**What is expected**
Every record below must be written out exactly. Leave out the pictures.

Start of Block

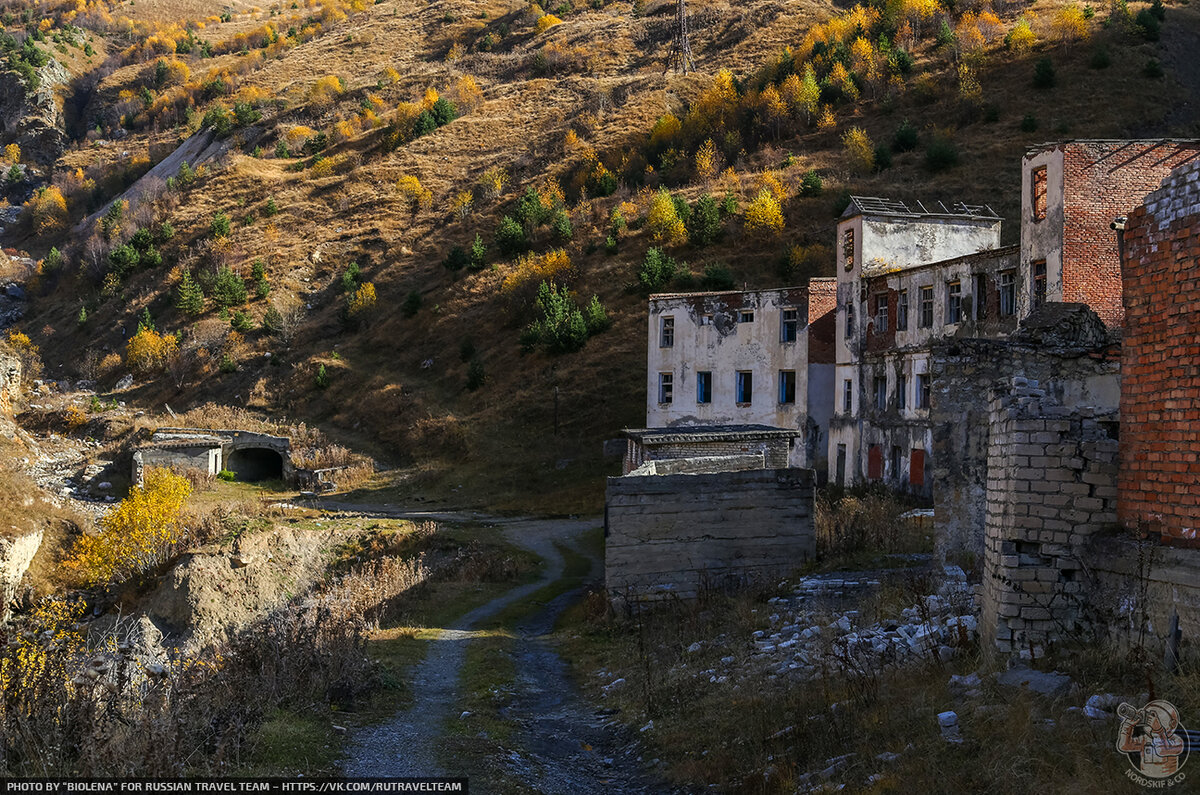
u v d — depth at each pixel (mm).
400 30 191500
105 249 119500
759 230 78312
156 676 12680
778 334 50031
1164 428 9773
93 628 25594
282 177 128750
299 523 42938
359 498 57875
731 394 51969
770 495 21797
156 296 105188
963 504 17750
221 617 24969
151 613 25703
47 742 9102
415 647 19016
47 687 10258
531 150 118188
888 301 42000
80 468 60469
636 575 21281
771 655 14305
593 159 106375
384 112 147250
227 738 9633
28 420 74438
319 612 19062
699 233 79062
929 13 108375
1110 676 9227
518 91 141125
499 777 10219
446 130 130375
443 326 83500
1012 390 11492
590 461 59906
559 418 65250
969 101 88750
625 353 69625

End of Block

**Output**
u v d — depth at each pixel (mm).
400 30 191500
105 249 119500
759 230 78312
156 676 12680
778 334 50031
1164 428 9773
93 628 25594
282 177 128750
299 523 42938
359 498 57875
731 394 51969
770 495 21797
156 296 105188
963 504 17750
221 617 24969
151 613 25703
47 742 9102
415 647 19016
47 687 10258
531 150 118188
888 301 42000
80 468 60469
636 575 21281
771 655 14305
593 159 106375
384 112 147250
227 738 9633
28 420 74438
319 612 19062
699 233 79062
929 13 108375
1110 676 9227
518 91 141125
499 777 10219
446 130 130375
443 326 83500
1012 390 11492
590 461 59906
559 418 65250
969 101 88750
625 353 69625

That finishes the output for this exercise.